Cody Worsham, an LSU athletics spokesperson, told the Louisiana Illuminator, “Our basketball programs have not been on the court for the anthem for the last several seasons. Usually, the anthem is played 12 minutes before the game when the team is in the locker room doing final preparations.”
LSU head women’s basketball coach Kim Mulkey echoed Worsham’s statement when she was made aware of the protest from Landry post-game.
“Honestly, I don’t even know when the anthem was played,” Mulkey said to reporters at the post-game press conference. “We kind of have a routine where we are on the floor, then they come off at the 12-minute mark.”
The practice, according to the Illuminator, has its roots in the 2016 anthem protests originated by Colin Kaepernick.

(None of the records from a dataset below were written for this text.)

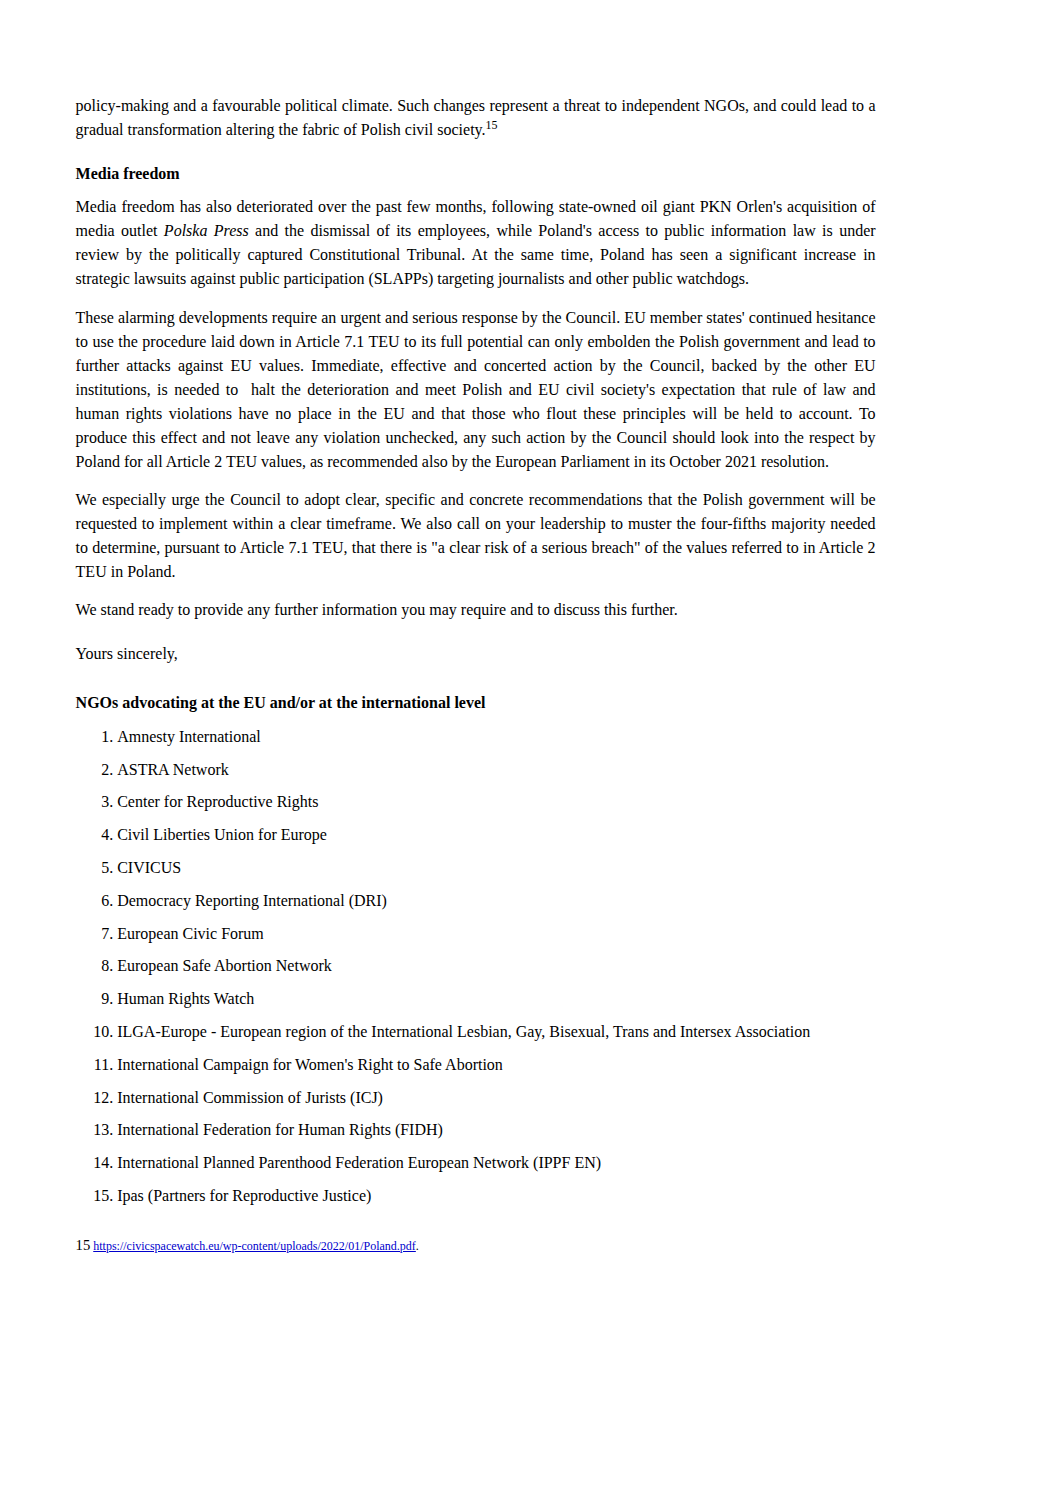policy-making and a favourable political climate. Such changes represent a threat to independent NGOs, and could lead to a gradual transformation altering the fabric of Polish civil society.15
Media freedom
Media freedom has also deteriorated over the past few months, following state-owned oil giant PKN Orlen's acquisition of media outlet Polska Press and the dismissal of its employees, while Poland's access to public information law is under review by the politically captured Constitutional Tribunal. At the same time, Poland has seen a significant increase in strategic lawsuits against public participation (SLAPPs) targeting journalists and other public watchdogs.
These alarming developments require an urgent and serious response by the Council. EU member states' continued hesitance to use the procedure laid down in Article 7.1 TEU to its full potential can only embolden the Polish government and lead to further attacks against EU values. Immediate, effective and concerted action by the Council, backed by the other EU institutions, is needed to halt the deterioration and meet Polish and EU civil society's expectation that rule of law and human rights violations have no place in the EU and that those who flout these principles will be held to account. To produce this effect and not leave any violation unchecked, any such action by the Council should look into the respect by Poland for all Article 2 TEU values, as recommended also by the European Parliament in its October 2021 resolution.
We especially urge the Council to adopt clear, specific and concrete recommendations that the Polish government will be requested to implement within a clear timeframe. We also call on your leadership to muster the four-fifths majority needed to determine, pursuant to Article 7.1 TEU, that there is "a clear risk of a serious breach" of the values referred to in Article 2 TEU in Poland.
We stand ready to provide any further information you may require and to discuss this further.
Yours sincerely,
NGOs advocating at the EU and/or at the international level
Amnesty International
ASTRA Network
Center for Reproductive Rights
Civil Liberties Union for Europe
CIVICUS
Democracy Reporting International (DRI)
European Civic Forum
European Safe Abortion Network
Human Rights Watch
ILGA-Europe - European region of the International Lesbian, Gay, Bisexual, Trans and Intersex Association
International Campaign for Women's Right to Safe Abortion
International Commission of Jurists (ICJ)
International Federation for Human Rights (FIDH)
International Planned Parenthood Federation European Network (IPPF EN)
Ipas (Partners for Reproductive Justice)
15 https://civicspacewatch.eu/wp-content/uploads/2022/01/Poland.pdf.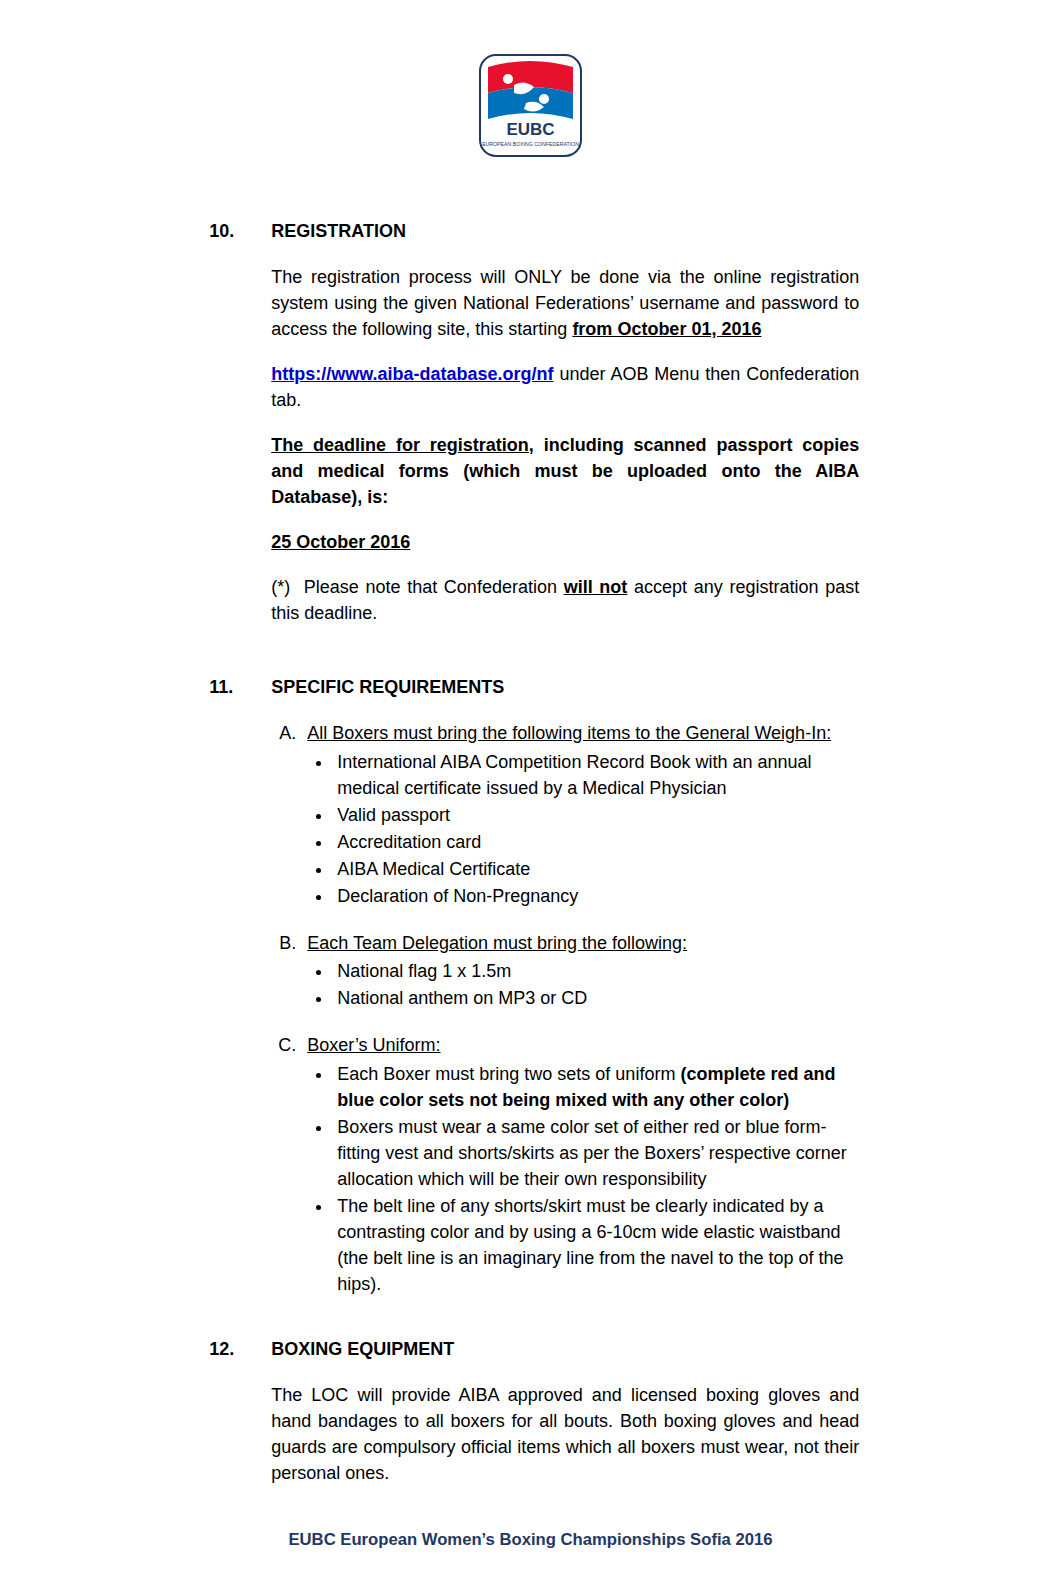EUBC EUROPEAN BOXING CONFEDERATION
10.
REGISTRATION
The registration process will ONLY be done via the online registration system using the given National Federations’ username and password to access the following site, this starting from October 01, 2016
https://www.aiba-database.org/nf under AOB Menu then Confederation tab.
The deadline for registration, including scanned passport copies and medical forms (which must be uploaded onto the AIBA Database), is:
25 October 2016
(*) Please note that Confederation will not accept any registration past this deadline.
11.
SPECIFIC REQUIREMENTS
All Boxers must bring the following items to the General Weigh-In:
International AIBA Competition Record Book with an annual medical certificate issued by a Medical Physician
Valid passport
Accreditation card
AIBA Medical Certificate
Declaration of Non-Pregnancy
Each Team Delegation must bring the following:
National flag 1 x 1.5m
National anthem on MP3 or CD
Boxer’s Uniform:
Each Boxer must bring two sets of uniform (complete red and blue color sets not being mixed with any other color)
Boxers must wear a same color set of either red or blue form-fitting vest and shorts/skirts as per the Boxers’ respective corner allocation which will be their own responsibility
The belt line of any shorts/skirt must be clearly indicated by a contrasting color and by using a 6-10cm wide elastic waistband (the belt line is an imaginary line from the navel to the top of the hips).
12.
BOXING EQUIPMENT
The LOC will provide AIBA approved and licensed boxing gloves and hand bandages to all boxers for all bouts. Both boxing gloves and head guards are compulsory official items which all boxers must wear, not their personal ones.
EUBC European Women’s Boxing Championships Sofia 2016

At the time, the threat of LSU’s football players potentially joining the protests spooked Louisiana legislators so badly that they threatened to pull funding for the university.
LSU’s president at the time, F. King Alexander, told the lawmakers that the players remained in the locker room while the anthem was played, thereby avoiding any potential protests.
According to Sportico, imposing such a requirement on any college athlete would likely lead to a legal challenge. The First Amendment guarantees the right to free speech, which was further codified in the context of the education system by a 1943 Supreme Court decision.
In West Virginia State Board of Education v. Barnette, the Court ruled that students and teachers at public schools, which LSU is, are given the right not to salute the flag or say the Pledge of Allegiance.
Landry’s comments are particularly ill-timed for the NCAA, which is in the middle of facing a reckoning over its century-long practice of cutting athletes out of compensation for their athletic labor.
Landry’s fellow Republicans are against the idea of student-athletes forming a union, but Democrats have hinted that they would support a revenue-sharing model. During a hearing in March, California Democrat Rep. Mark DeSaulnier said unionization is the beginning of equity for college athletes.
“Unionization or the opportunity for unionization is not the end but the beginning for an equitable system and treatment for people who frequently get the short end of the stick especially in a multi-billion industry.”
Mark Gaston Pierce, the executive director of the Workers Rights Institute at Georgetown Law, told Inside Higher Ed that the athletes deserve to receive their fair share, otherwise, it’s just slavery by another name.
“We’re talking about sports being a job here,” Pierce said. “It’s a job because of the benefits it provides to these institutions as well as the NCAA. The ability to be able to reap those benefits equally—or at least significantly—by an athlete is necessary. Otherwise, we have slavery.”